Nursing homes are necessary and important to the healthcare needs of the elderly, as many families are simply unable to meet those needs on their own. Families should be able to trust that the nursing home will provide their loved ones with excellent care. And many nursing homes do provide a safe and positive environment for their patients. Unfortunately, this is not always the case.
Nursing homes, like any business, deserve to turn a profit for their owners. But not at the expense of safety or quality care, and negligence in these facilities often a byproduct of cost-cutting efforts. Sometimes, cost-cutting results in negligent hiring or poor training and can even result in the abuse of patients. Sadly, the patients themselves may be reluctant or unable to report incidents of abuse and neglect out of fear or embarrassment, or sheer inability to communicate. As such, families of patients must remain vigilant.

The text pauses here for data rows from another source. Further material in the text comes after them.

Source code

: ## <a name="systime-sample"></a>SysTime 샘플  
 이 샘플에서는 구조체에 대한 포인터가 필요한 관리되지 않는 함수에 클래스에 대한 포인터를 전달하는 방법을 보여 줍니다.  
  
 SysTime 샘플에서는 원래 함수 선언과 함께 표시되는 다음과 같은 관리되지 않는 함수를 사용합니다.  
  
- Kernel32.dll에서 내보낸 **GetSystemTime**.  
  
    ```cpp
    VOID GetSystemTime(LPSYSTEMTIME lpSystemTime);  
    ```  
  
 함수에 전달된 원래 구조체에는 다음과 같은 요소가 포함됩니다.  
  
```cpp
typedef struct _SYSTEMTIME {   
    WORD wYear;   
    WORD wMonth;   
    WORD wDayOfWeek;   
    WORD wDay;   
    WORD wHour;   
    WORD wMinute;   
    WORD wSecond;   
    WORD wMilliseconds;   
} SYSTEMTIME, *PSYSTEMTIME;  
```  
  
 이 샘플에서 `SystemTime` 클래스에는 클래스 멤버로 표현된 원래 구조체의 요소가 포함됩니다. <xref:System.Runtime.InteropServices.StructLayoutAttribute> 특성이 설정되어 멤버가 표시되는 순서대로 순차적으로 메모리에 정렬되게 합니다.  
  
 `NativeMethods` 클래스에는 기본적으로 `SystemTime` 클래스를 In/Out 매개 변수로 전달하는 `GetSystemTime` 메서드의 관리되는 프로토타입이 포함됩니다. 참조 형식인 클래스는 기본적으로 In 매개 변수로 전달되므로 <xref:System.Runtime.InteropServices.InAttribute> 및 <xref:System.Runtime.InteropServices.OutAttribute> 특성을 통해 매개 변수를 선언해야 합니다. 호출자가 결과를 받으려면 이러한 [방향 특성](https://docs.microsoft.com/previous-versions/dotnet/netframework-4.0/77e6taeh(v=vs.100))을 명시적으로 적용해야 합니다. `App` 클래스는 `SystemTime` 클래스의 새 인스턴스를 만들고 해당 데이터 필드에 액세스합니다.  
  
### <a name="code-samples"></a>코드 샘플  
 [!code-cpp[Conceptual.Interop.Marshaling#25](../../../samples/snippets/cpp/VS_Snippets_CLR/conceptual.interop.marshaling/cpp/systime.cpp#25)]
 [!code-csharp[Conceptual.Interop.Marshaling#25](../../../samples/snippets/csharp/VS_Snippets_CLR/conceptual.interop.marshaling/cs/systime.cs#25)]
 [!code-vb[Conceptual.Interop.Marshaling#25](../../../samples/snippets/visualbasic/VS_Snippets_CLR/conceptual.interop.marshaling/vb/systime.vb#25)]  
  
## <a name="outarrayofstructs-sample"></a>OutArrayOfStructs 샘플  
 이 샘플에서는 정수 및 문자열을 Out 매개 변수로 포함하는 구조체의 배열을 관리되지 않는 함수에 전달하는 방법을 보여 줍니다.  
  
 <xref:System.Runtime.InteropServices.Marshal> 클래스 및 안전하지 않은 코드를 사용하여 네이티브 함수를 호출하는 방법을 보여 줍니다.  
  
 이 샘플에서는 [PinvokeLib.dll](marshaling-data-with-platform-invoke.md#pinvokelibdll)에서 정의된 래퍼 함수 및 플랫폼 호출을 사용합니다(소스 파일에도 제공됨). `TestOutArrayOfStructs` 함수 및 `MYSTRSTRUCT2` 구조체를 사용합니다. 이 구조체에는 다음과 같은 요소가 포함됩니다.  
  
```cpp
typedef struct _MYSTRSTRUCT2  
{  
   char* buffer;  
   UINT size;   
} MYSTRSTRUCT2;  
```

If a nursing home has injured a patient, whether intentionally or as a result of negligence, it can be held liable for damages. To prove negligence, a victim or their family must demonstrate that: (1) the nursing home breached a duty of care; (2) the patient’s injury was caused by that breach; and (3) the injury was caused by the nursing home or someone employed there. An experienced nursing home abuse lawyer in New Jersey can locate the right medical experts to testify about proper treatment or practice in a given situation and explain how the nursing home failed to live up to these standards. Most, but not all ,cases require expert testimony. In some rare situations, the abuse or neglect is so obvious that it would be apparent to a judge or jury without the need for expert testimony. However, most cases, such as those involving medication errors or medical malpractice, require or will benefit from the testimony of a knowledgeable expert.
Some of the more common situations in nursing home abuse cases include the following:
Breach of Statutory or Regulatory Rights. In many states, including New Jersey, there are statutes or regulations that establish the minimum standard of care a nursing home must provide. An experienced nursing home abuse lawyer can help determine whether the nursing home responsible for a resident’s injuries breached one of these rules. Even if they did not break any specific law, the nursing home may still be held liable for damages in many situations.
Inadequate Training. Nursing home staff should be thoroughly and adequately trained. Not only should they be trained at the start of their employment, but training should be regular and ongoing to keep employees up to date on all the latest safety regulations.
Medication Errors. A medication error is a mistake that occurs while preparing or administering medicine. In most nursing homes, medication is administered when a staff member or nurse completes a “med pass,” the dispensing of medication to a patient as ordered by the physician. In certain states, unlicensed nursing staff members are permitted to administer the medication. Common mistakes include crushing or cutting pills that should not be cut, inadequate fluids or food with medication or antacids, failure to properly mix medications, improper administration of eye drops, improper administration of medications to be used with enteral nutritional formulas (ENFs), improper use of inhalers, and allowing patients to swallow sublingual tablets.
Negligent Hiring. Shockingly, many nursing homes employ at least one individual with a prior history of criminal conviction. Sometimes, nursing homes cut corners when hiring in order to reduce costs. Negligent hiring can lead to patient abuse, theft of patient’s property, sexual abuse and other tragic, preventable harms.
Third-Party Responsibility. Over 4 million elderly people are victimized by psychological or physical abuse or neglect every year. In some cases, nursing home staff members, outside contractors, food vendors, or manufacturers of medical equipment and supplies may be held liable instead of or in addition to the nursing home.
Under staffing. Many nursing homes are severely understaffed, which can result in neglect and other problems, such as medication errors, bedsores, abnormal patient weight loss, or intentional abuse due to an overworked employee losing their cool.